=== DATASET CONTENT ===
== == ==

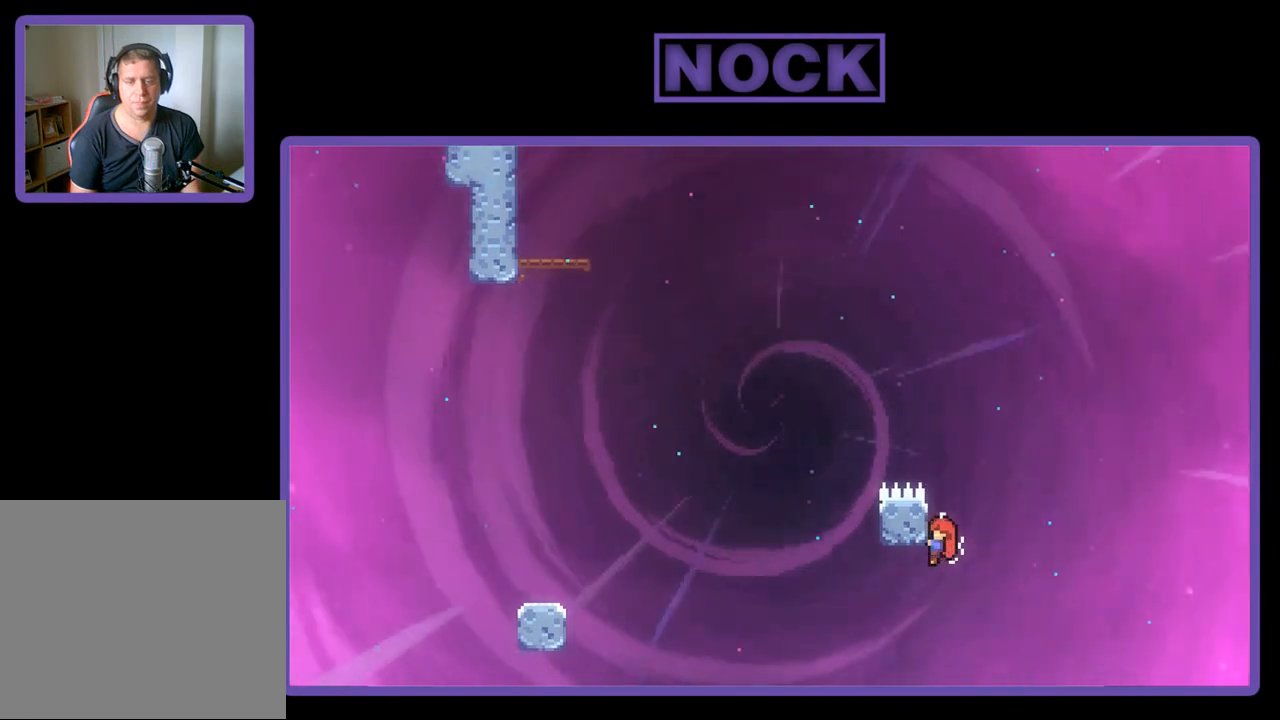
{"buttons": ["R2"], "left_stick": "center", "events": []}
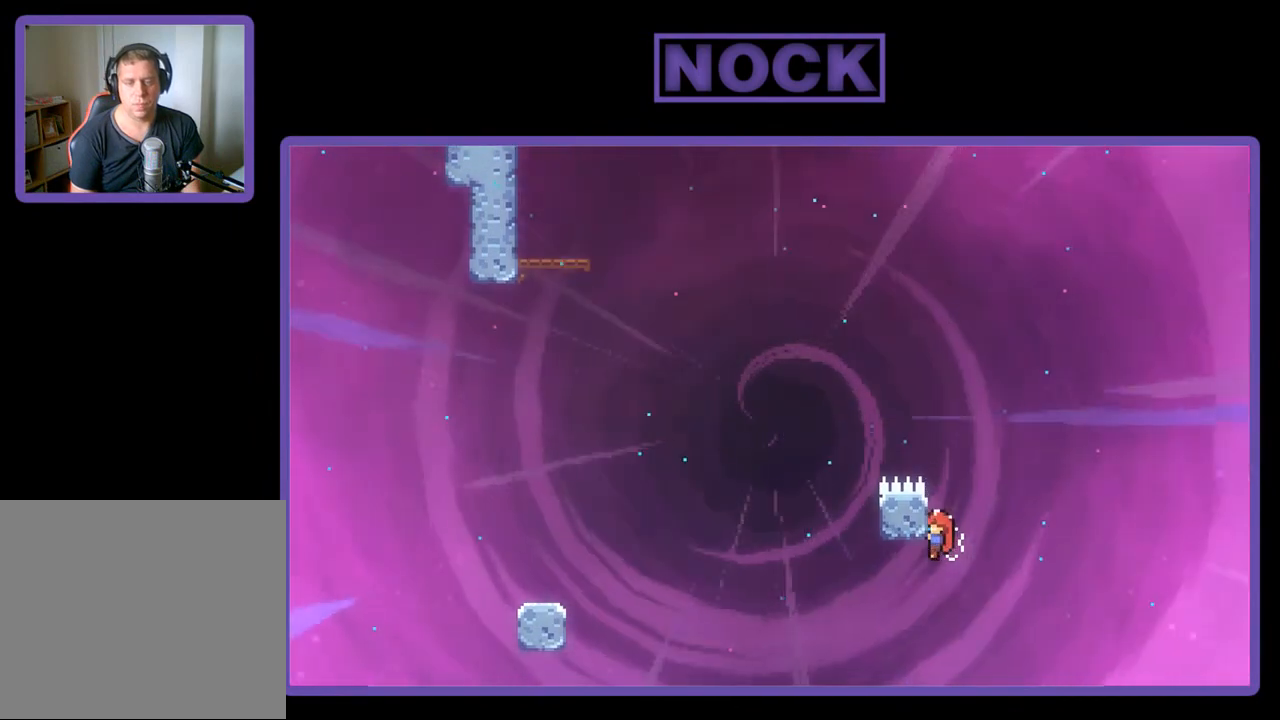
{"buttons": ["R2", "DPAD_UP"], "left_stick": "center", "events": [[483, "DPAD_UP", "down"]]}
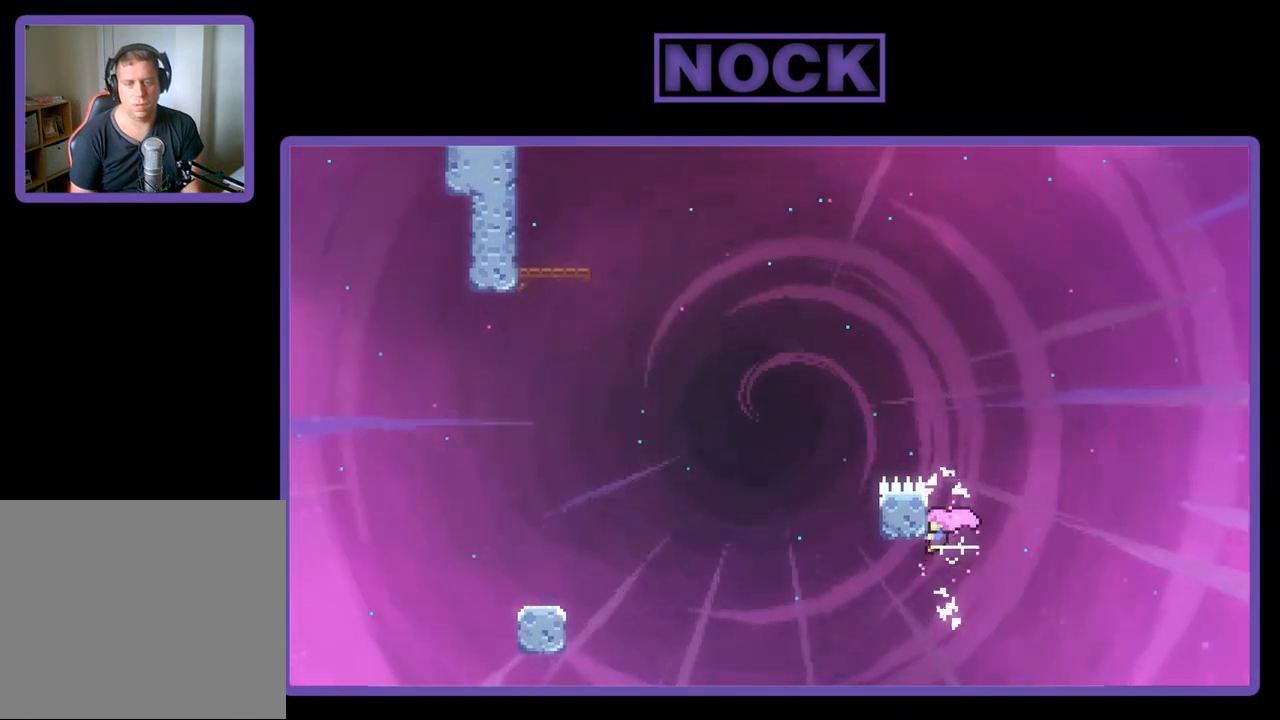
{"buttons": ["R2", "DPAD_UP", "DPAD_LEFT"], "left_stick": "center", "events": [[350, "DPAD_LEFT", "down"]]}
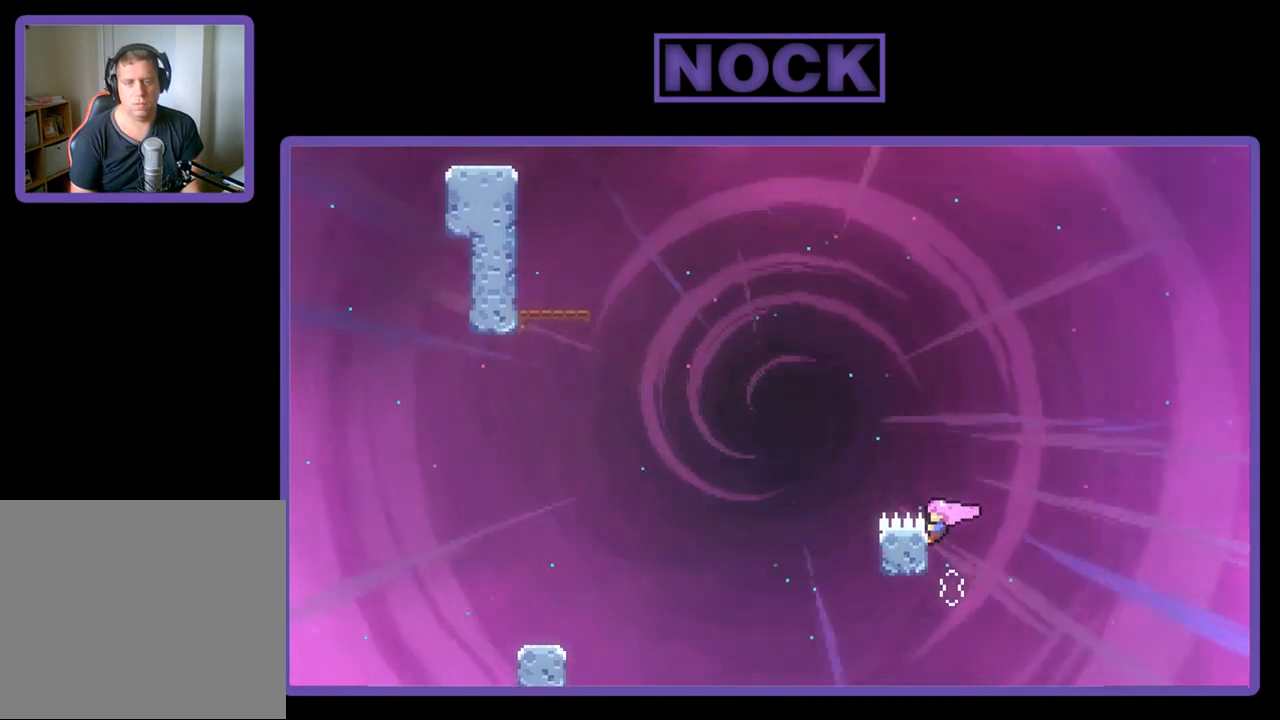
{"buttons": ["CIRCLE", "R2", "DPAD_UP", "DPAD_LEFT"], "left_stick": "center", "events": [[17, "CROSS", "down"], [417, "CROSS", "up"], [483, "CIRCLE", "down"]]}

== == ==

=== WORK ORDER ===
Give back every line of the material exactly as written, but not the pictures.

=== WRITTEN SOLUTION ===
{"buttons": ["R2"], "left_stick": "center", "events": []}
{"buttons": ["R2", "DPAD_UP"], "left_stick": "center", "events": [[483, "DPAD_UP", "down"]]}
{"buttons": ["R2", "DPAD_UP", "DPAD_LEFT"], "left_stick": "center", "events": [[350, "DPAD_LEFT", "down"]]}
{"buttons": ["CIRCLE", "R2", "DPAD_UP", "DPAD_LEFT"], "left_stick": "center", "events": [[17, "CROSS", "down"], [417, "CROSS", "up"], [483, "CIRCLE", "down"]]}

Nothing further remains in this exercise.